DOSTLUKLA DALGA DALGA DALGALANMAK
Çam ağacının tepesinden
Kozalakları düşürüverdi
Kozalakları düşürüverdi
Bu karga çok mu akıllı
Bu karga çok mu becerikli
Bu karga çok mu becerikli
Hepsi hepsi
Tepsi tepsi
Tepsi tepsi
Tepsi tepsi börekler
Toprak fırında pişerler
Toprak fırında pişerler
Banada sanada düşerler
Mis gibi koktu börekler
Mis gibi koktu börekler
Börek dedim aç idim
Aç aç açım dedim
Aç aç açım dedim
Öyle demezler dediler
Börekleri yiyip bitiriverdiler
Börekleri yiyip bitiriverdiler
Aç aç açım dedim
Yer yarıldı bir kapı açıldı
Gözüme bir merdiven takıldı
Girdim kapıdan içeri
İndim merdivenden
Basamak basamak
İnerim inerim merdiven bitmez
Dizlerimde derman tükenmez
Birde baksam ne göreyim
Sevdanın önündeyim
O gün bugündür aynı yerdeyim
Sevdanın peşinde deli divaneyim
Sevdanın peşinde deli divaneyim
Büyütür beni sever okşar
İçimdeki yeri dünyalar kadar
Dünyalardan bir masalım var
Dünyalardan bir masalım var
Evvel zaman içinde kalbur saman içinde bir memleket varmış. Memlekette bir Kadın anam bir çocuk yaşarmış. Kadın anam yaşlı mı yaşlı çocuk meraklı mı meraklıymış. Her sabah güneşin doğuşu ile uyanır güne güneş ile başlarlarmış. Geceye de ay varmış. Çocuk sabahlardan bir sabah sormuş “Dostluk nedir Kadın anam.”

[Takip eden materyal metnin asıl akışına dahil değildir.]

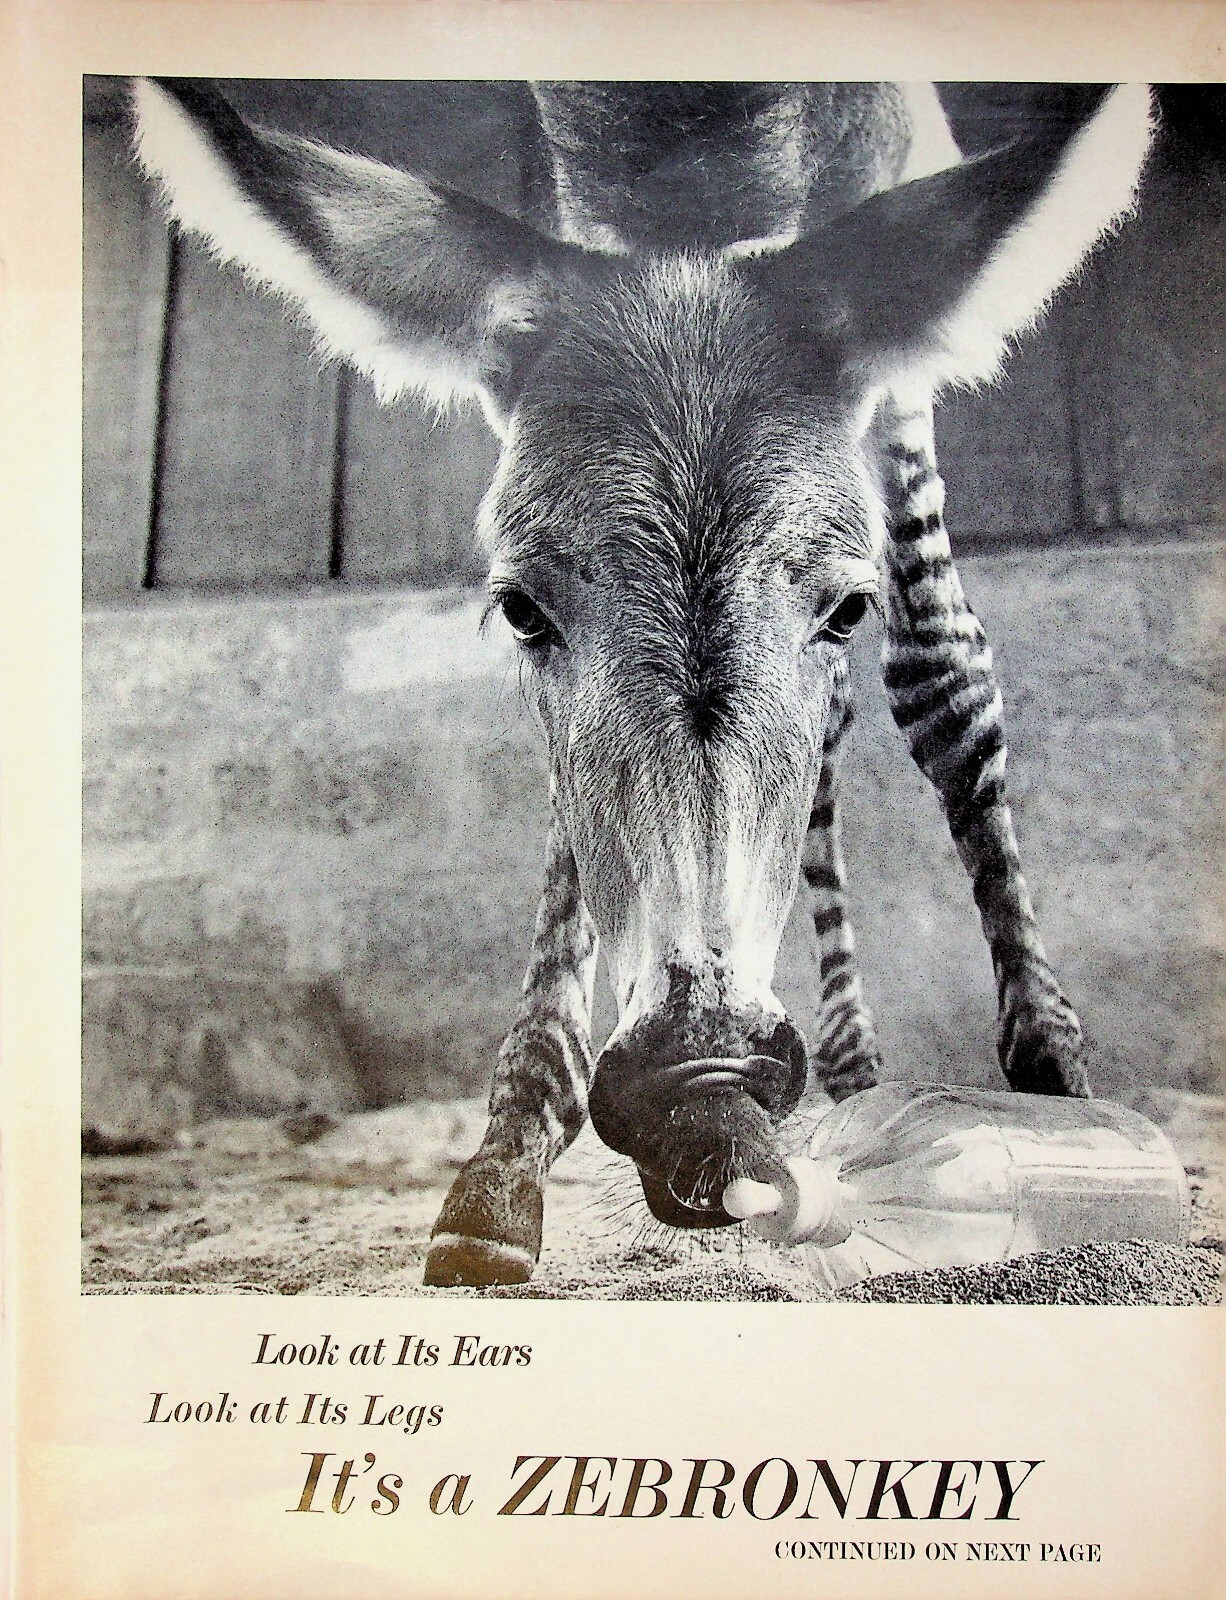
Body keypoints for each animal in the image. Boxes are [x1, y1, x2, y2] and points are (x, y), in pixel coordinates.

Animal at [131, 78, 1153, 1285]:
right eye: (519, 608)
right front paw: (509, 1152)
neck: (698, 129)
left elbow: (944, 677)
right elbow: (575, 818)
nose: (698, 1079)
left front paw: (1055, 1079)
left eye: (846, 606)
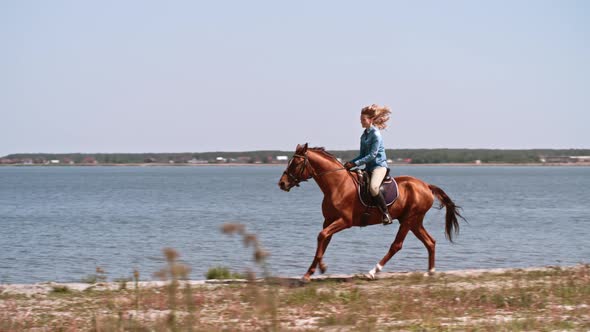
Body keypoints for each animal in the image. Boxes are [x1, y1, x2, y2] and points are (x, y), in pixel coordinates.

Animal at [278, 144, 468, 282]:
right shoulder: (329, 220)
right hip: (414, 221)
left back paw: (372, 271)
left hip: (409, 220)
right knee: (430, 242)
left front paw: (317, 269)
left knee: (396, 245)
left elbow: (322, 236)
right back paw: (430, 272)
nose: (282, 183)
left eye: (296, 164)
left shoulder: (344, 221)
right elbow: (323, 240)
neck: (337, 185)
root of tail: (426, 186)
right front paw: (313, 270)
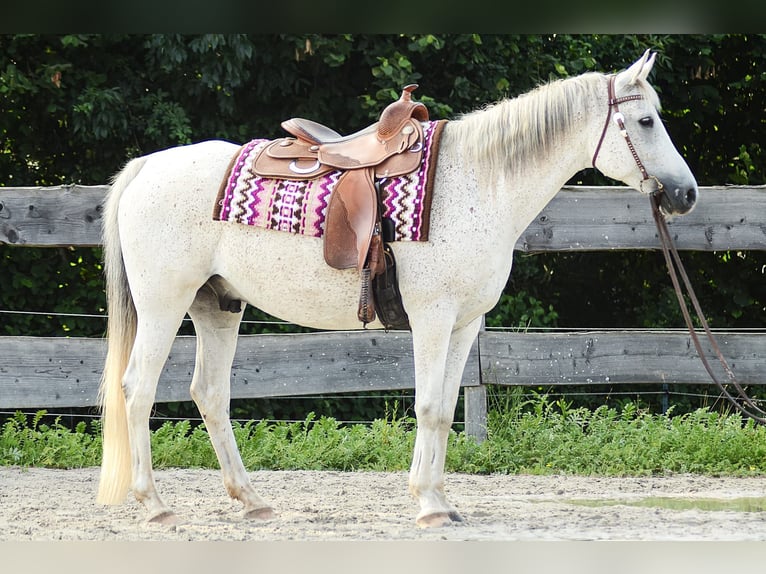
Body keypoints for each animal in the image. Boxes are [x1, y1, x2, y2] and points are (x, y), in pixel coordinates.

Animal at [97, 51, 704, 528]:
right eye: (646, 120)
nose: (686, 194)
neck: (478, 184)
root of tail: (146, 167)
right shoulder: (433, 317)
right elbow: (430, 405)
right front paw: (429, 507)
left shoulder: (464, 324)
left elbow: (446, 408)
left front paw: (438, 498)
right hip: (164, 305)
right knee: (137, 388)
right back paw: (155, 505)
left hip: (217, 307)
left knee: (209, 393)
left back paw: (252, 500)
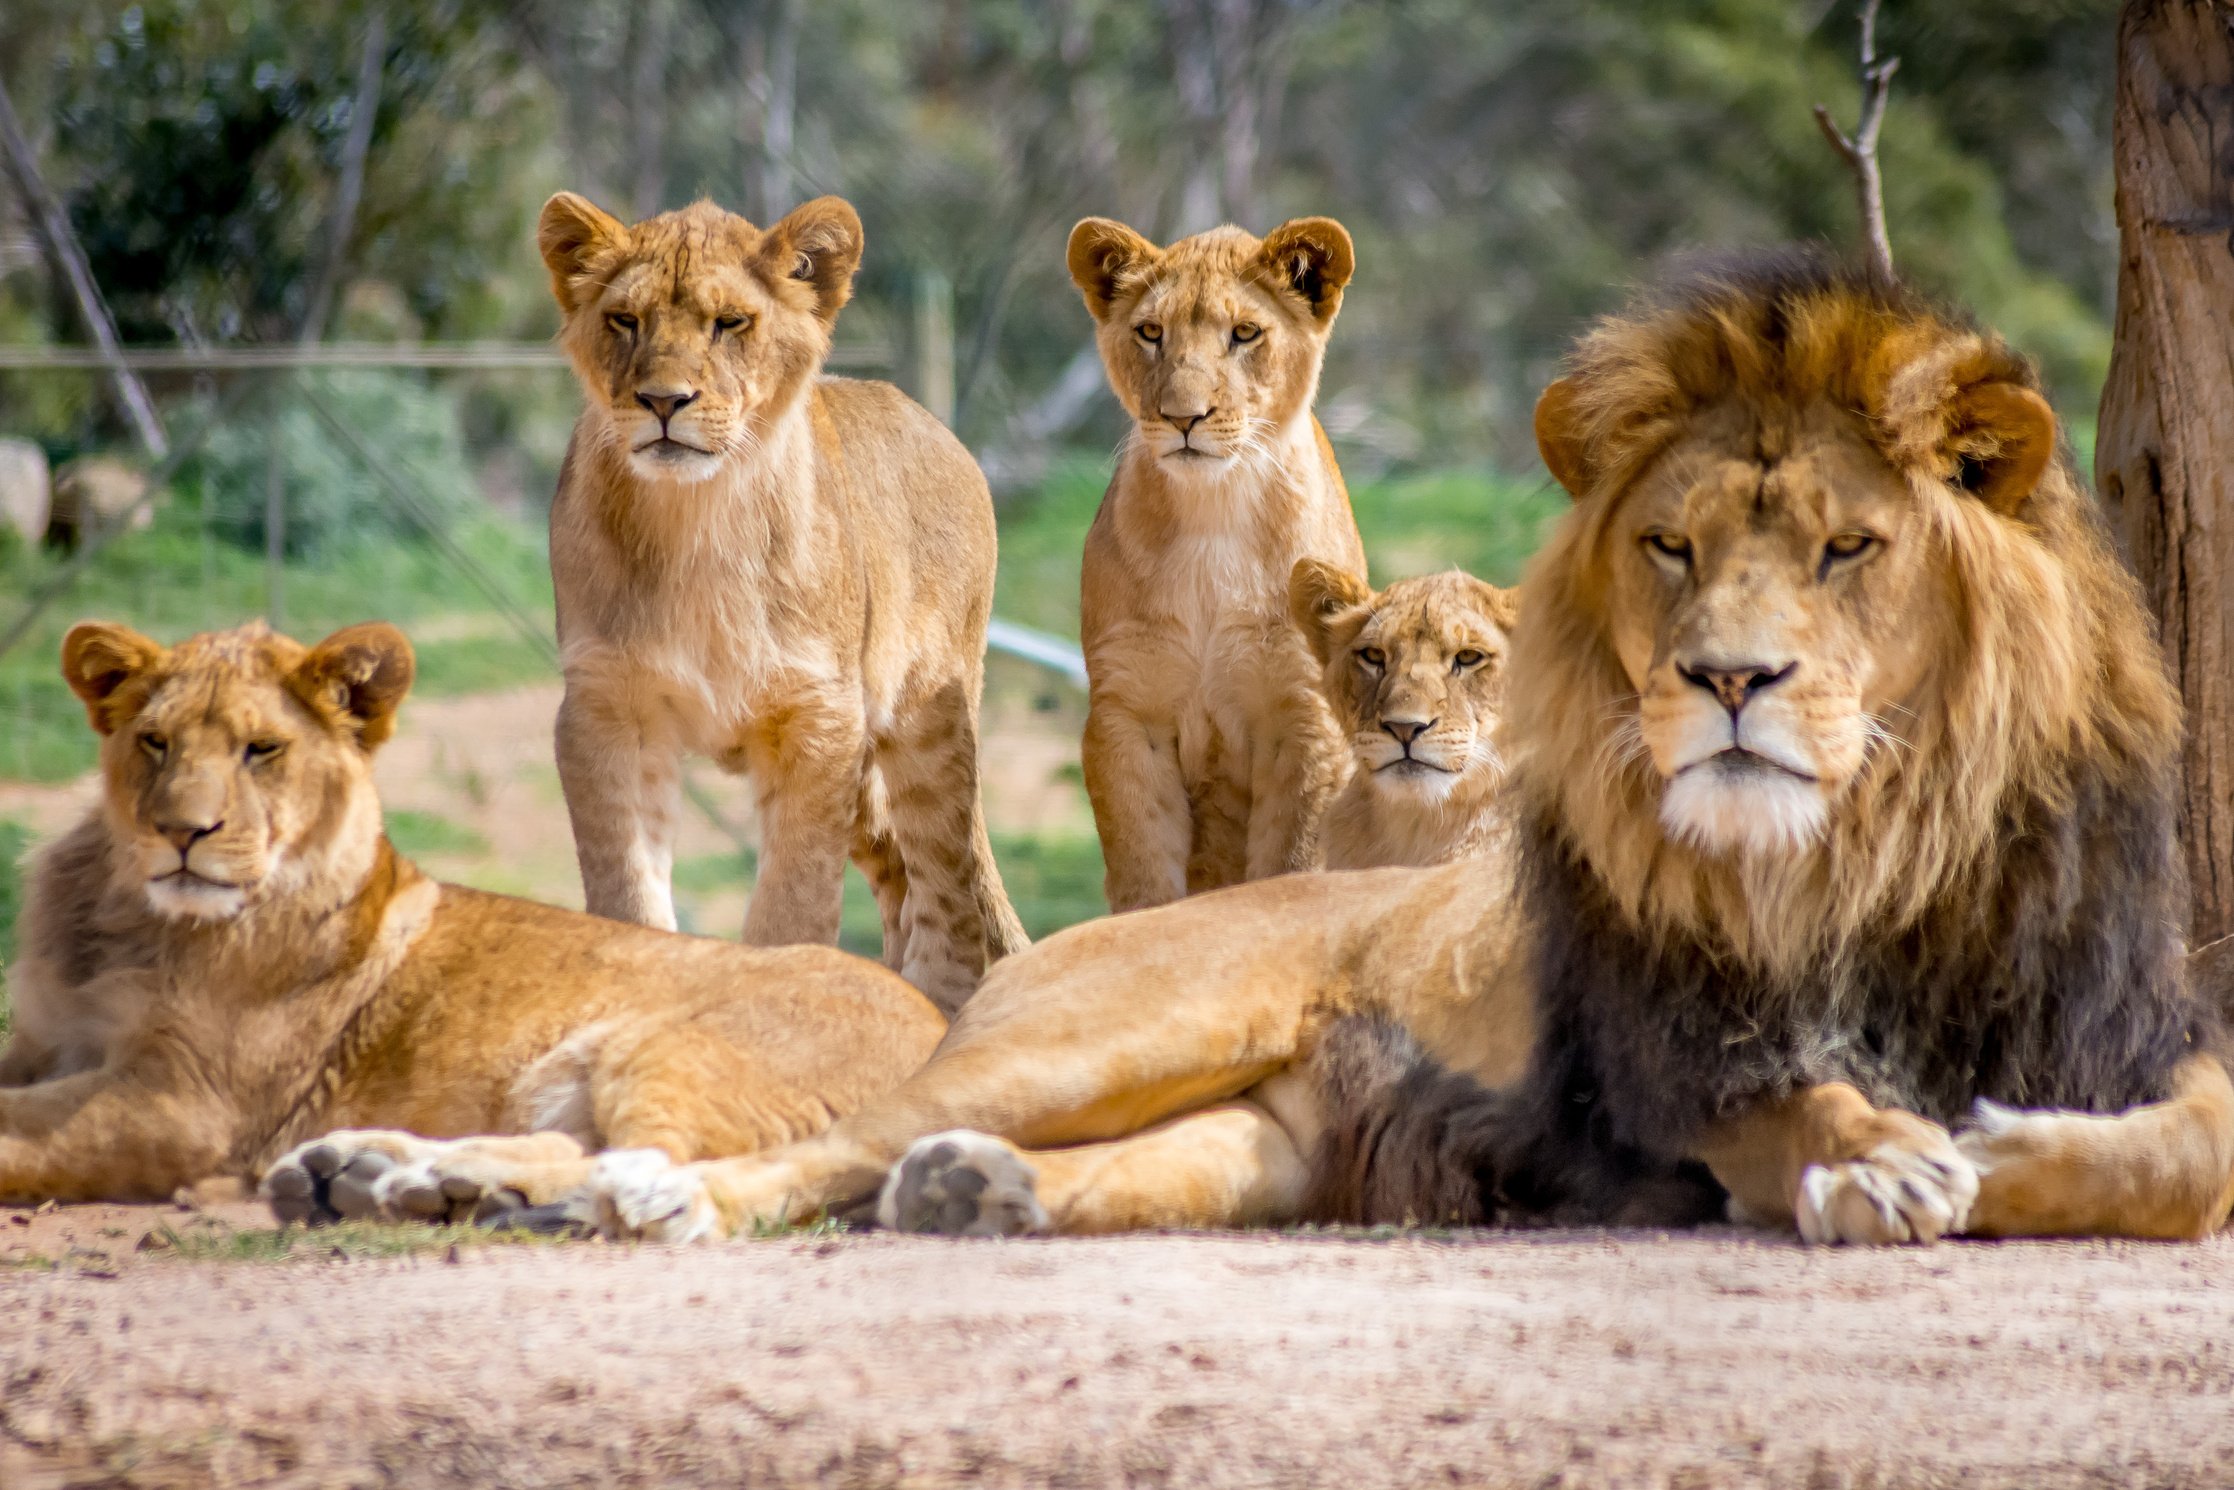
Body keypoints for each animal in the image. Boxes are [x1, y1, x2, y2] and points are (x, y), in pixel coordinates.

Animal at [0, 616, 942, 1215]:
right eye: (154, 743)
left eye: (260, 750)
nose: (182, 832)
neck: (129, 918)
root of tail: (941, 1023)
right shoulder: (43, 1043)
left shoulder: (184, 1102)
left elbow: (18, 1133)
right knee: (580, 1148)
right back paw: (378, 1174)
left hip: (670, 1048)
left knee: (643, 1161)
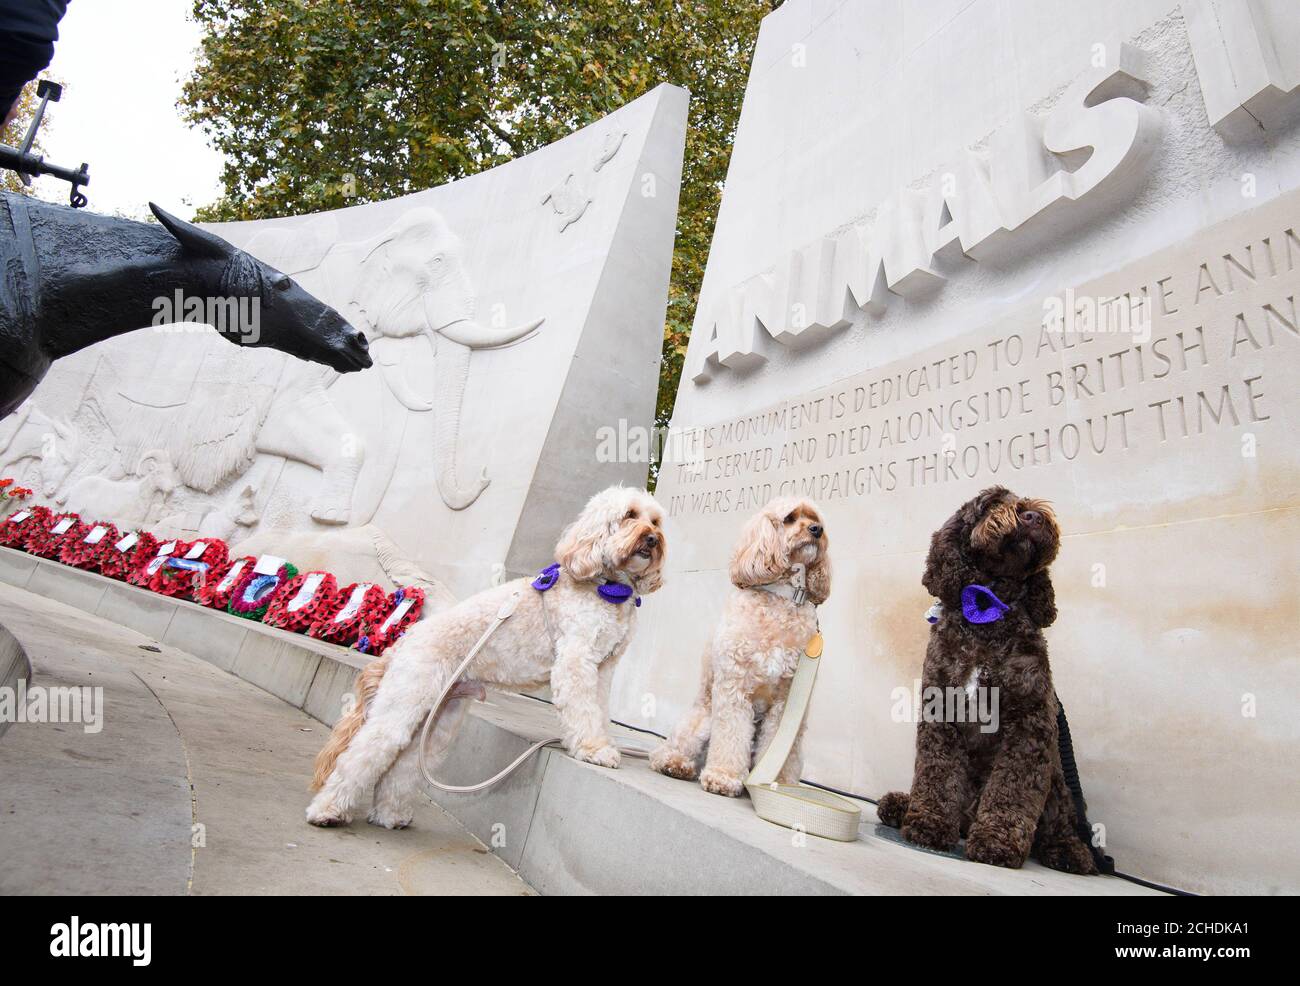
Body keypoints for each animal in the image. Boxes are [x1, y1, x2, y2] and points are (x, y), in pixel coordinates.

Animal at [308, 483, 665, 832]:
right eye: (630, 515)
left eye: (656, 521)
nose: (652, 538)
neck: (607, 588)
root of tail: (405, 640)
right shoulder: (576, 661)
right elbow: (583, 711)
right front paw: (593, 750)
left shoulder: (604, 668)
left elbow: (599, 711)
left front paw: (603, 743)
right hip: (403, 705)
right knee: (365, 752)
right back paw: (327, 810)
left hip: (438, 721)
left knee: (402, 763)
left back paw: (390, 815)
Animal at [650, 502, 832, 801]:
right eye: (790, 518)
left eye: (815, 518)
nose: (817, 530)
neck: (782, 598)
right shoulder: (734, 687)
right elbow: (731, 735)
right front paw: (723, 777)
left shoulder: (787, 702)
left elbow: (780, 747)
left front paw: (777, 784)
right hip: (702, 721)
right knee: (669, 749)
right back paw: (676, 764)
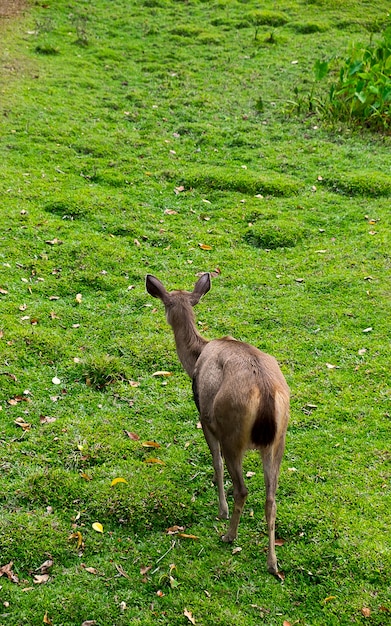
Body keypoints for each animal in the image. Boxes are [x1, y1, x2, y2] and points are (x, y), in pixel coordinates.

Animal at [145, 270, 290, 572]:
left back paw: (229, 534)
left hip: (232, 430)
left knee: (242, 488)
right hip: (278, 439)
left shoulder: (204, 417)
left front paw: (220, 507)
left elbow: (216, 461)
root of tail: (266, 392)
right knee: (271, 498)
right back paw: (272, 563)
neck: (196, 357)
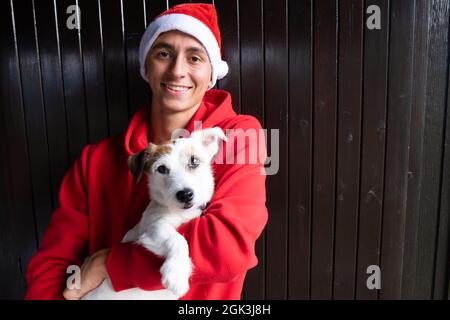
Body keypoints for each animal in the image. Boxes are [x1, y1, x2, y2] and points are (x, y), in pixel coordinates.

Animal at [81, 127, 225, 300]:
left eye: (194, 161)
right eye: (161, 169)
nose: (185, 195)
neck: (180, 212)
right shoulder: (154, 228)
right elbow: (178, 239)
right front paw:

Kadın anam “Çocuk çocuk sabahın da masalı var kısacık. Masalımı anlatıvereyim içine dostluk tohumunu ekivereyim.” demiş. Hele kulak verelim dinleyiverelim:
Memleketin birinde dertli mi dertli bir kadın yaşarmış. Doğduğunda değilmiş böyle gençliğinde de. Çoluk çocuğa karışmış karışmış içi günden güne sebeb ne. Ne bilen varmış ne merak eden. Kah güler kah ağlarmış durduğu yerde hiçbir yerde de duramazmış. Sokak sokak yürür kapı kapı çalarmış. Açılmamış kapılar açamamış kapıları. “Bir dert var içimde” demiş inanmamış kimse. “Çalışıyorsun gündüz gece görüyorsun ihtiyacını ihtiyaçları şımarıklık bu seninkisi.” İnanmış önce inanmış ama “Yaşayamam bu halde” demiş günlerden birgün düşmüş yola soluğu can arkadaşının kapısında almış. O anlatmış can arkadaşı dinlemiş o anlatmış can arkadaşı dinlemiş üç gün üç gece. Üç gün üç gecenin sonunda sabaha birlikte uyanmışlar bir kahve pişirmiş can arkadaşı “Bir çift sözüm var sana. Sen bu değilsin. Kimbilir neler yaşadın bugüne kadar da kararmış gözün kararmış yüreğin. Bir esen yele bakar dağılır kara bulutlar içindeki güneş ile ay pırıl pırıllar.” demiş. Kahvelerini birlikte yudumlamışlar ilk günkü gibi her zaman ki gibi.
Altınyaldızlı gökten üç Kadın anam düşmüş yeryüzüne üçüde koşturmuşlar soluksuz çocukların soruları peşinde çocukların soruları peşinde.